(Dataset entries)
────────────────────

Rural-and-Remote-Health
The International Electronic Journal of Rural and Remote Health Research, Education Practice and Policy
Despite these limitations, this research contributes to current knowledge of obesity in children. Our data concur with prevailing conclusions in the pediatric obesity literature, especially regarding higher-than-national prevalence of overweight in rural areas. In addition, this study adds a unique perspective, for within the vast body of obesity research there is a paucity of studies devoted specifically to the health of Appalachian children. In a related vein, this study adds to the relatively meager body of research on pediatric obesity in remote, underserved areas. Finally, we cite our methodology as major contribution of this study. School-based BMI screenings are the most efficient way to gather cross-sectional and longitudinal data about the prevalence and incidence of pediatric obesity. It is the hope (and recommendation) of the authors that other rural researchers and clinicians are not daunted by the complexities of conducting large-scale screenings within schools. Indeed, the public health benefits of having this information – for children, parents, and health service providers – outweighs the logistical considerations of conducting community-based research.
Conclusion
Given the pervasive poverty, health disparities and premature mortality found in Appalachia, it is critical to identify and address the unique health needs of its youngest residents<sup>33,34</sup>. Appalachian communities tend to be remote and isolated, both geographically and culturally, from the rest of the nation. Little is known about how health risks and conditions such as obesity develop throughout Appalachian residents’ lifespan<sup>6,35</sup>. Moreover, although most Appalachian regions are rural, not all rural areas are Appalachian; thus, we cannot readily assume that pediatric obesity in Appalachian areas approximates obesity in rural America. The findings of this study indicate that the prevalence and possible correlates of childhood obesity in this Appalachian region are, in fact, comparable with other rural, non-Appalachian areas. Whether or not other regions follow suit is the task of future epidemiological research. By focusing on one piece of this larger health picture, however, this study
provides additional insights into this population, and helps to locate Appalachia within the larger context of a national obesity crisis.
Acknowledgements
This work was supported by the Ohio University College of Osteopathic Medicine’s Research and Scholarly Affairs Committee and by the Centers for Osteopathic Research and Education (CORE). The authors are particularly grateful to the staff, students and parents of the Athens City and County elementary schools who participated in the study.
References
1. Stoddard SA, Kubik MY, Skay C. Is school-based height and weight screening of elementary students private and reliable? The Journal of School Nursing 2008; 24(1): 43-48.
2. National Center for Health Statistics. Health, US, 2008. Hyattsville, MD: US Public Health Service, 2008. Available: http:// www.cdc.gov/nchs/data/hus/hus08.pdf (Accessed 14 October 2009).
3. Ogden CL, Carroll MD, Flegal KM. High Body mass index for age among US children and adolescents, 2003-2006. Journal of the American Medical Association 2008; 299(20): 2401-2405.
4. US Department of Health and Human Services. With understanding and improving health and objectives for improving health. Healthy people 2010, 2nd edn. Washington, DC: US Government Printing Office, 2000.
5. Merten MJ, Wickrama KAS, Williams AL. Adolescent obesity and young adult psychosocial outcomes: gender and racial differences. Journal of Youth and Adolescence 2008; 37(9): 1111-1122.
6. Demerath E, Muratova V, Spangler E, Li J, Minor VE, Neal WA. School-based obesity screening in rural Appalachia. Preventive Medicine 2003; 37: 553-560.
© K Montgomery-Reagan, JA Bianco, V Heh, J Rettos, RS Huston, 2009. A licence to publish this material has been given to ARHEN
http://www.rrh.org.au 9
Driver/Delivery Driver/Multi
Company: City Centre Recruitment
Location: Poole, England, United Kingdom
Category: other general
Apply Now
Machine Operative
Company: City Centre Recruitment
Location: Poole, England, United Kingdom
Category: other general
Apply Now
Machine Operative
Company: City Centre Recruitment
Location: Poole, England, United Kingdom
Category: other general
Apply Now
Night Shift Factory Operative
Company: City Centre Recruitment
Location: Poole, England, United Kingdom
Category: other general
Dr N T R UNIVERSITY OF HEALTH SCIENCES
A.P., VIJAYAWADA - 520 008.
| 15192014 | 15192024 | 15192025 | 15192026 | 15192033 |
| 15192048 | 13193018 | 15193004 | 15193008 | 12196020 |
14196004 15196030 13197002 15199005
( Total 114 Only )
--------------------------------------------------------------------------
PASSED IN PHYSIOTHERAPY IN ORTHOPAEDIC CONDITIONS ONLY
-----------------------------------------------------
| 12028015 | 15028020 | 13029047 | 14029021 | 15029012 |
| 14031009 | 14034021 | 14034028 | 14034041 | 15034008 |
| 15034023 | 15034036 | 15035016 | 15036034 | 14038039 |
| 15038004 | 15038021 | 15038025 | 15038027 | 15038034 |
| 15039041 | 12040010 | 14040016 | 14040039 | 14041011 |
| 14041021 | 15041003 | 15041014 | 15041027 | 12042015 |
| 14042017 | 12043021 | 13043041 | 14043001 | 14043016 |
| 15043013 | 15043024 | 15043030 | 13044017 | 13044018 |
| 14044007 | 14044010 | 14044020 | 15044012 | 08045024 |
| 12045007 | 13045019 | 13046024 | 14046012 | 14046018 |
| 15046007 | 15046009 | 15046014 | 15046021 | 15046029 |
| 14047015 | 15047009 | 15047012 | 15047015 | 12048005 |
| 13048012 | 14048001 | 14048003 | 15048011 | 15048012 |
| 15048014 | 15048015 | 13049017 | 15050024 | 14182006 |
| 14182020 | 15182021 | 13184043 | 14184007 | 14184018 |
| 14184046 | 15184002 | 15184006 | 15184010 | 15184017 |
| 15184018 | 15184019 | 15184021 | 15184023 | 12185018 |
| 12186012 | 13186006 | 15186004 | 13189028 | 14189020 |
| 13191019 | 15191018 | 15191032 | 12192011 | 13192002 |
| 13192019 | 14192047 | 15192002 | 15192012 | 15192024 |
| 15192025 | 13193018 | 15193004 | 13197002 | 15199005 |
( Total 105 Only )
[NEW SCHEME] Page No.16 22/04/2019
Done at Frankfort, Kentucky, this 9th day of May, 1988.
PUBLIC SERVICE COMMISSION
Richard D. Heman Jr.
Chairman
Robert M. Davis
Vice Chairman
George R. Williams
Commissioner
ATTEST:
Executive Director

────────────────────

*WHAT THE TASK REQUIRES*
Exactly as they appear, print the lines from the one holding "15044012 | 08045024 |" through the final line of the entries, and no others.

*REPLY TO THE TASK*
| 14044007 | 14044010 | 14044020 | 15044012 | 08045024 |
| 12045007 | 13045019 | 13046024 | 14046012 | 14046018 |
| 15046007 | 15046009 | 15046014 | 15046021 | 15046029 |
| 14047015 | 15047009 | 15047012 | 15047015 | 12048005 |
| 13048012 | 14048001 | 14048003 | 15048011 | 15048012 |
| 15048014 | 15048015 | 13049017 | 15050024 | 14182006 |
| 14182020 | 15182021 | 13184043 | 14184007 | 14184018 |
| 14184046 | 15184002 | 15184006 | 15184010 | 15184017 |
| 15184018 | 15184019 | 15184021 | 15184023 | 12185018 |
| 12186012 | 13186006 | 15186004 | 13189028 | 14189020 |
| 13191019 | 15191018 | 15191032 | 12192011 | 13192002 |
| 13192019 | 14192047 | 15192002 | 15192012 | 15192024 |
| 15192025 | 13193018 | 15193004 | 13197002 | 15199005 |
( Total 105 Only )
[NEW SCHEME] Page No.16 22/04/2019
Done at Frankfort, Kentucky, this 9th day of May, 1988.
PUBLIC SERVICE COMMISSION
Richard D. Heman Jr.
Chairman
Robert M. Davis
Vice Chairman
George R. Williams
Commissioner
ATTEST:
Executive Director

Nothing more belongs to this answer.